For a triangle with vertices \(A\), \(B\), and \(C\), any point \(P\) inside the triangle can be expressed as a weighted sum of the vertices: \[ P = iA + jB + kC \] where \(i\), \(j\), and \(k\) are the barycentric coordinates, satisfying \(i + j + k = 1\) and \(i, j, k \geq 0\). The barycentric coordinates can be interpreted as the relative areas of the sub-triangles formed with the point \(P\) and the vertices of the triangle.
Move the blue point around the triangle below and watch how the barycentric coordinates change. You can also move the vertices of the red triangle and observe how the coordinates adapt.

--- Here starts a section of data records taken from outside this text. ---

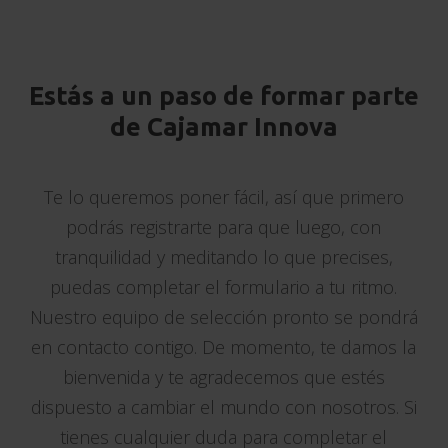
Estás a un paso de formar parte
de Cajamar Innova
Te lo queremos poner fácil, así que primero
podrás registrarte para que luego, con
tranquilidad y meditando lo que precises,
puedas completar el formulario a tu ritmo.
Nuestro equipo de selección pronto se pondrá
en contacto contigo. De momento, te damos la
bienvenida y te agradecemos que estés
dispuesto a cambiar el mundo con nosotros. Si
tienes cualquier duda para completar el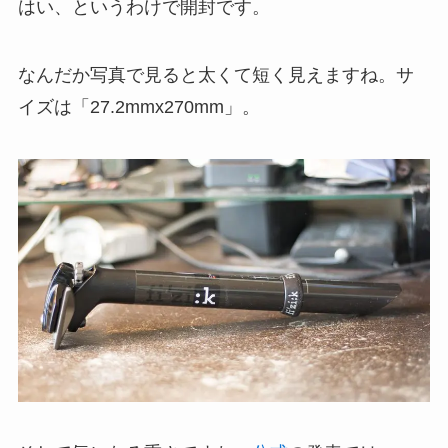
はい、というわけで開封です。
なんだか写真で見ると太くて短く見えますね。サ
イズは「27.2mmx270mm」。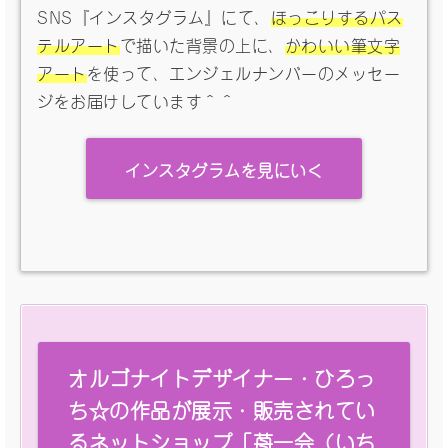
SNS『インスタグラム』にて、
ほっこりするパス
テルアート
で描いた背景の上に、
かわいい筆文字
アート
を使って、エンジェルナンバーのメッセー
ジをお届けしています＾＾
インスタグラムを見にいく
オルゴナイトデザイナー・ひろっ
ち☆の作品が展示・販売されてい
るネットショップ「苺一会（いち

Consider the triangle with vertices \((0, 0)\), \((1, 0)\), and \((0, 1)\). A point \((x, y)\) lies inside this triangle exactly when: \[ 0 \le x, \quad 0 \le y, \quad \text{and} \quad x + y \le 1 \] In this case, we can write the point \((x, y)\) as: \[ \begin{bmatrix} x \\ y \end{bmatrix} = (1 - x - y) \begin{bmatrix} 0 \\ 0 \end{bmatrix} + x \begin{bmatrix} 1 \\ 0 \end{bmatrix} + y \begin{bmatrix} 0 \\ 1 \end{bmatrix} \] So the barycentric coordinates of \((x, y)\) are \((1 - x - y, x, y)\), all of which are non-negative and sum to 1.
Now all you need to do is map \((0, 0)\), \((1, 0)\), and \((0, 1)\) to the vertices \(A\), \(B\), and \(C\), respectively, via an affine transformation. Write \(T\) for the affine map sending \[ \begin{aligned} (0,0) &\mapsto A, \\ (1,0) &\mapsto B, \\ (0,1) &\mapsto C. \end{aligned} \] Being affine, \(T\) preserves weighted combinations whose coefficients sum to 1: \[ \begin{aligned} &T\big((1-x-y)(0,0) + x(1,0) + y(0,1)\big) \\ &= (1-x-y)\,T(0,0) + x\,T(1,0) + y\,T(0,1) \\ &= (1-x-y)A + xB + yC. \end{aligned} \] The left-hand side is just \(T(x, y)\), so the barycentric coordinates of \(T(x,y)\) with respect to \(A, B, C\) are exactly \((1-x-y, x, y)\) — the same triple as the barycentric coordinates of \((x,y)\) with respect to the standard triangle. This is why the formula transfers unchanged to any triangle.